Given instruction - Write out every line of the listing below word for word, leaving out the pictures.

***

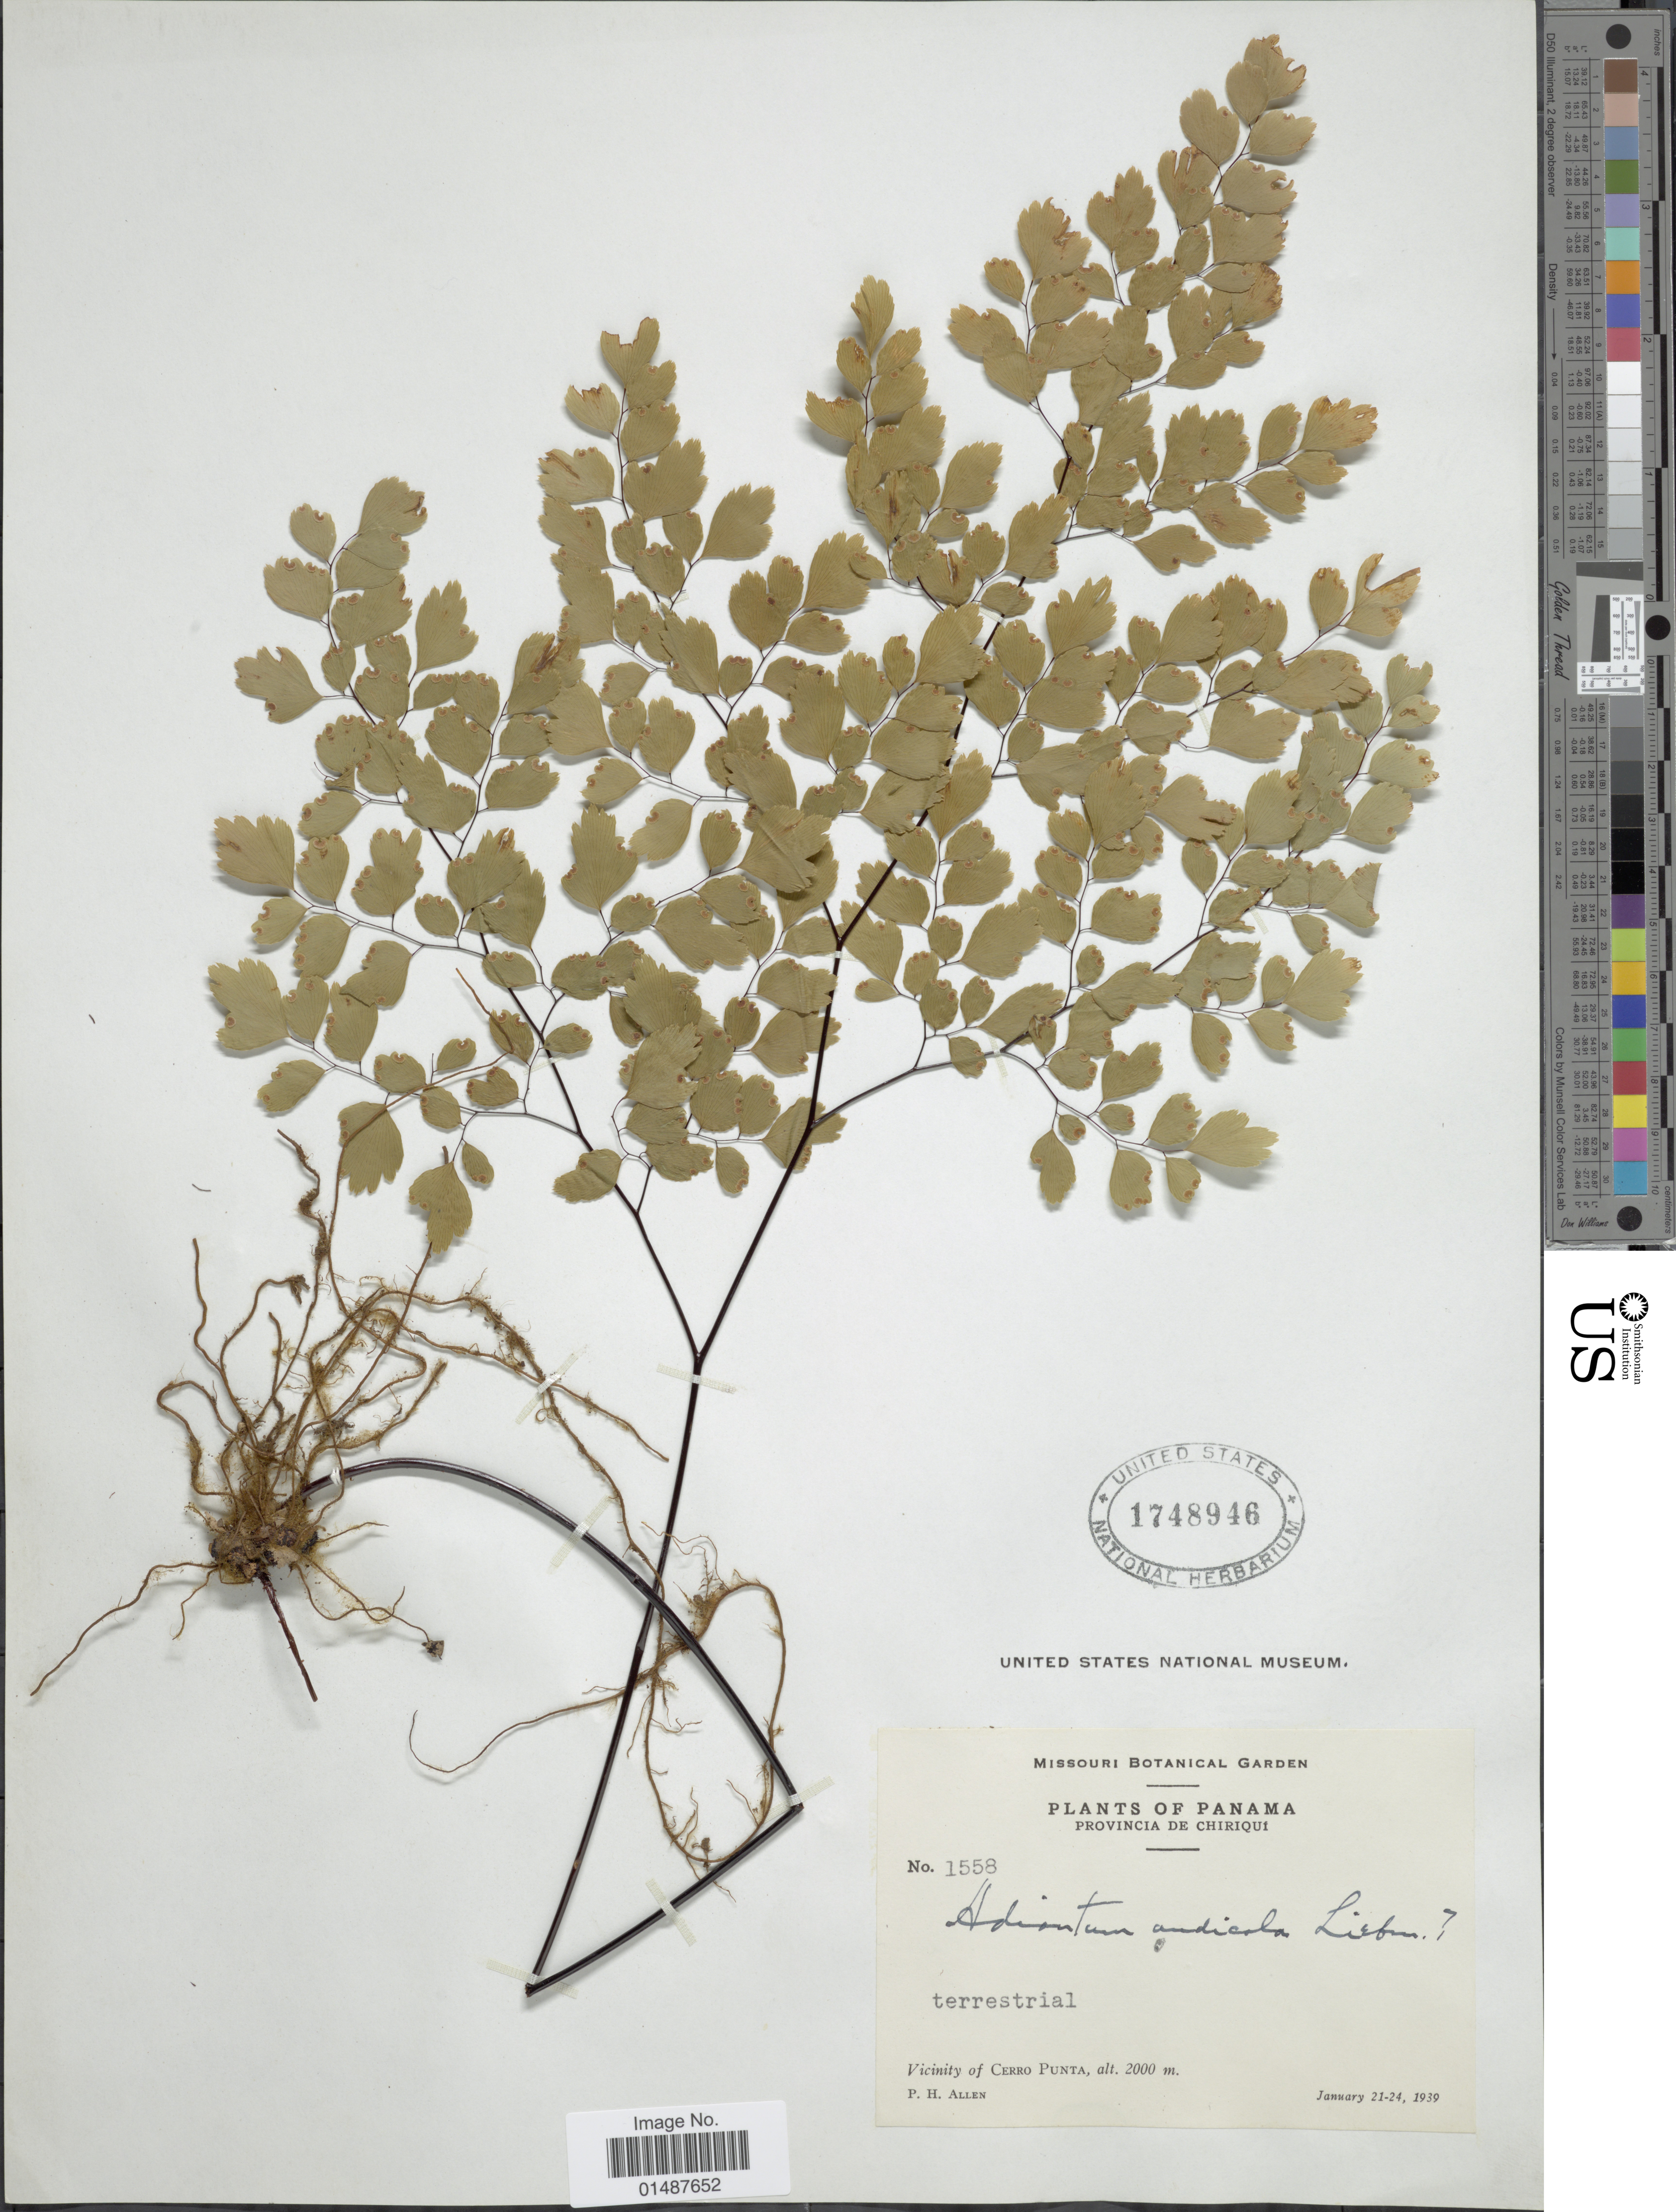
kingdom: Plantae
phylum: Tracheophyta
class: Polypodiopsida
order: Polypodiales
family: Pteridaceae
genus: Adiantum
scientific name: Adiantum andicola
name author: Liebm.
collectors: P. H. Allen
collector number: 1558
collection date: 1939-01-21/1939-01-24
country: Panama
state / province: Chiriqui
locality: Vicinity of Cerro Punta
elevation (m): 2000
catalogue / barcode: US 1748946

***

Solution to this exercise -
kingdom: Plantae
phylum: Tracheophyta
class: Polypodiopsida
order: Polypodiales
family: Pteridaceae
genus: Adiantum
scientific name: Adiantum andicola
name author: Liebm.
collectors: P. H. Allen
collector number: 1558
collection date: 1939-01-21/1939-01-24
country: Panama
state / province: Chiriqui
locality: Vicinity of Cerro Punta
elevation (m): 2000
catalogue / barcode: US 1748946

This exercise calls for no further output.